Exercise:
Keeping each word and mark in place, write out the full listing once more.

Extracted information:

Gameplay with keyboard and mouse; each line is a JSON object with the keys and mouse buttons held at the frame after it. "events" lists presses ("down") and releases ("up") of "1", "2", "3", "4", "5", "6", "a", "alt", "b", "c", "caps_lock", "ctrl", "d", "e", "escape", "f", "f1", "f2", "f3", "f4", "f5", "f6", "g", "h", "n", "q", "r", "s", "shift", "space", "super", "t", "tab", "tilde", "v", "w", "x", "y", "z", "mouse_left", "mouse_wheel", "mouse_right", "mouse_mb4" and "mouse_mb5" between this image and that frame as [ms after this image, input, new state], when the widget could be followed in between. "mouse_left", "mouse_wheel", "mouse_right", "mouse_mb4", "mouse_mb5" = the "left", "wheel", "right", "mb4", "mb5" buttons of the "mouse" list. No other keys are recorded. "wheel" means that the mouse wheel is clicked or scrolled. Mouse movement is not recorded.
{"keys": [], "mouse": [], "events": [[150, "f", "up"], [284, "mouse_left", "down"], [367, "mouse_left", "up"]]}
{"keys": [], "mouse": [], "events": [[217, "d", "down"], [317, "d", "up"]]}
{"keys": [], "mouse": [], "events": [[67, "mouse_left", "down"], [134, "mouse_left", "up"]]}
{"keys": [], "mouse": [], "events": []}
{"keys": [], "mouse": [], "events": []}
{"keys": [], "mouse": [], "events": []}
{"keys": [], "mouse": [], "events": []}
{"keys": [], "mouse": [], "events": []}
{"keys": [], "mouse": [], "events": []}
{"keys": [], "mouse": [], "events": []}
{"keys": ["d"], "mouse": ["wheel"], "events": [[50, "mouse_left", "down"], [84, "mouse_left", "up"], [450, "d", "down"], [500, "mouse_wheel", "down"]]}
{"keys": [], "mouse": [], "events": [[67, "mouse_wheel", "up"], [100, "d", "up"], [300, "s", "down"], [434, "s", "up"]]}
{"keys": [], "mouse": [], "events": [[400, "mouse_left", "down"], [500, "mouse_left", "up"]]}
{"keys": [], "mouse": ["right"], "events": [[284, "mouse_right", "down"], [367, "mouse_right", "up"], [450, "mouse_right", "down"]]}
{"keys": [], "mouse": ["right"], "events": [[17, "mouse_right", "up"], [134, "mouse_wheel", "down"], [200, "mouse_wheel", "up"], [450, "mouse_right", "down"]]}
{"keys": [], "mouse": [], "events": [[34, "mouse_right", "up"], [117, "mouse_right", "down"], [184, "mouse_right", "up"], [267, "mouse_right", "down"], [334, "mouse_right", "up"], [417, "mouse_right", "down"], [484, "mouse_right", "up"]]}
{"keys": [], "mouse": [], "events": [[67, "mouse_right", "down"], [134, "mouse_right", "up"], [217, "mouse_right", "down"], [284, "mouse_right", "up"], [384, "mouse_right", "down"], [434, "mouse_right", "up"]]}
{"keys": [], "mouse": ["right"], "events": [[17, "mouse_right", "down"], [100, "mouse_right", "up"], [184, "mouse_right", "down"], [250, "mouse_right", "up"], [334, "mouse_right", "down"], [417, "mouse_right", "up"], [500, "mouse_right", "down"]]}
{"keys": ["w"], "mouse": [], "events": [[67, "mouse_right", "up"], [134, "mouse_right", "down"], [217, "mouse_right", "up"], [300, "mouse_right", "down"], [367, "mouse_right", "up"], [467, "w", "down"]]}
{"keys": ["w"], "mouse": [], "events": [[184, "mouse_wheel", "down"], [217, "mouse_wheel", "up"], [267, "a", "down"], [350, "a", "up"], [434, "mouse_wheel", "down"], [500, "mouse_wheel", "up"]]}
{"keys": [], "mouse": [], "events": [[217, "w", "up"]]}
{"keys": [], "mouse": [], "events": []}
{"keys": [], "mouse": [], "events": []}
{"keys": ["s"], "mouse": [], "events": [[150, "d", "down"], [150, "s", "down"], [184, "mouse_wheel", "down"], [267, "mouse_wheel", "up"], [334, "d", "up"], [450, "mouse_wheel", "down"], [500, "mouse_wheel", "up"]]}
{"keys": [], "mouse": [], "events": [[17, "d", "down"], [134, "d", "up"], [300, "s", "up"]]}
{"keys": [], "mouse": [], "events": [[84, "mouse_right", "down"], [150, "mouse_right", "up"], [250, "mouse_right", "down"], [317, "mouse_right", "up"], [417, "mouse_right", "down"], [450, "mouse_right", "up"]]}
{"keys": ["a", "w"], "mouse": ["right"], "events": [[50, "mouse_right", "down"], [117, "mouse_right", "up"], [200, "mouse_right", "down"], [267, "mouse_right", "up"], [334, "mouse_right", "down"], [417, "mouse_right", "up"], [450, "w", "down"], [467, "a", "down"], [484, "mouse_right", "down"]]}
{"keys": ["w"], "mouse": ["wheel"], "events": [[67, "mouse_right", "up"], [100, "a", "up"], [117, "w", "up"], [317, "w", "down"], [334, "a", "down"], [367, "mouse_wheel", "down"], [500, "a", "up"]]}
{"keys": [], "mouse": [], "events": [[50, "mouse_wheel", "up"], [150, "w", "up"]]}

Exercise output:
Gameplay with keyboard and mouse; each line is a JSON object with the keys and mouse buttons held at the frame after it. "events" lists presses ("down") and releases ("up") of "1", "2", "3", "4", "5", "6", "a", "alt", "b", "c", "caps_lock", "ctrl", "d", "e", "escape", "f", "f1", "f2", "f3", "f4", "f5", "f6", "g", "h", "n", "q", "r", "s", "shift", "space", "super", "t", "tab", "tilde", "v", "w", "x", "y", "z", "mouse_left", "mouse_wheel", "mouse_right", "mouse_mb4" and "mouse_mb5" between this image and that frame as [ms after this image, input, new state], when the widget could be followed in between. "mouse_left", "mouse_wheel", "mouse_right", "mouse_mb4", "mouse_mb5" = the "left", "wheel", "right", "mb4", "mb5" buttons of the "mouse" list. No other keys are recorded. "wheel" means that the mouse wheel is clicked or scrolled. Mouse movement is not recorded.
{"keys": [], "mouse": [], "events": [[150, "f", "up"], [284, "mouse_left", "down"], [367, "mouse_left", "up"]]}
{"keys": [], "mouse": [], "events": [[217, "d", "down"], [317, "d", "up"]]}
{"keys": [], "mouse": [], "events": [[67, "mouse_left", "down"], [134, "mouse_left", "up"]]}
{"keys": [], "mouse": [], "events": []}
{"keys": [], "mouse": [], "events": []}
{"keys": [], "mouse": [], "events": []}
{"keys": [], "mouse": [], "events": []}
{"keys": [], "mouse": [], "events": []}
{"keys": [], "mouse": [], "events": []}
{"keys": [], "mouse": [], "events": []}
{"keys": ["d"], "mouse": ["wheel"], "events": [[50, "mouse_left", "down"], [84, "mouse_left", "up"], [450, "d", "down"], [500, "mouse_wheel", "down"]]}
{"keys": [], "mouse": [], "events": [[67, "mouse_wheel", "up"], [100, "d", "up"], [300, "s", "down"], [434, "s", "up"]]}
{"keys": [], "mouse": [], "events": [[400, "mouse_left", "down"], [500, "mouse_left", "up"]]}
{"keys": [], "mouse": ["right"], "events": [[284, "mouse_right", "down"], [367, "mouse_right", "up"], [450, "mouse_right", "down"]]}
{"keys": [], "mouse": ["right"], "events": [[17, "mouse_right", "up"], [134, "mouse_wheel", "down"], [200, "mouse_wheel", "up"], [450, "mouse_right", "down"]]}
{"keys": [], "mouse": [], "events": [[34, "mouse_right", "up"], [117, "mouse_right", "down"], [184, "mouse_right", "up"], [267, "mouse_right", "down"], [334, "mouse_right", "up"], [417, "mouse_right", "down"], [484, "mouse_right", "up"]]}
{"keys": [], "mouse": [], "events": [[67, "mouse_right", "down"], [134, "mouse_right", "up"], [217, "mouse_right", "down"], [284, "mouse_right", "up"], [384, "mouse_right", "down"], [434, "mouse_right", "up"]]}
{"keys": [], "mouse": ["right"], "events": [[17, "mouse_right", "down"], [100, "mouse_right", "up"], [184, "mouse_right", "down"], [250, "mouse_right", "up"], [334, "mouse_right", "down"], [417, "mouse_right", "up"], [500, "mouse_right", "down"]]}
{"keys": ["w"], "mouse": [], "events": [[67, "mouse_right", "up"], [134, "mouse_right", "down"], [217, "mouse_right", "up"], [300, "mouse_right", "down"], [367, "mouse_right", "up"], [467, "w", "down"]]}
{"keys": ["w"], "mouse": [], "events": [[184, "mouse_wheel", "down"], [217, "mouse_wheel", "up"], [267, "a", "down"], [350, "a", "up"], [434, "mouse_wheel", "down"], [500, "mouse_wheel", "up"]]}
{"keys": [], "mouse": [], "events": [[217, "w", "up"]]}
{"keys": [], "mouse": [], "events": []}
{"keys": [], "mouse": [], "events": []}
{"keys": ["s"], "mouse": [], "events": [[150, "d", "down"], [150, "s", "down"], [184, "mouse_wheel", "down"], [267, "mouse_wheel", "up"], [334, "d", "up"], [450, "mouse_wheel", "down"], [500, "mouse_wheel", "up"]]}
{"keys": [], "mouse": [], "events": [[17, "d", "down"], [134, "d", "up"], [300, "s", "up"]]}
{"keys": [], "mouse": [], "events": [[84, "mouse_right", "down"], [150, "mouse_right", "up"], [250, "mouse_right", "down"], [317, "mouse_right", "up"], [417, "mouse_right", "down"], [450, "mouse_right", "up"]]}
{"keys": ["a", "w"], "mouse": ["right"], "events": [[50, "mouse_right", "down"], [117, "mouse_right", "up"], [200, "mouse_right", "down"], [267, "mouse_right", "up"], [334, "mouse_right", "down"], [417, "mouse_right", "up"], [450, "w", "down"], [467, "a", "down"], [484, "mouse_right", "down"]]}
{"keys": ["w"], "mouse": ["wheel"], "events": [[67, "mouse_right", "up"], [100, "a", "up"], [117, "w", "up"], [317, "w", "down"], [334, "a", "down"], [367, "mouse_wheel", "down"], [500, "a", "up"]]}
{"keys": [], "mouse": [], "events": [[50, "mouse_wheel", "up"], [150, "w", "up"]]}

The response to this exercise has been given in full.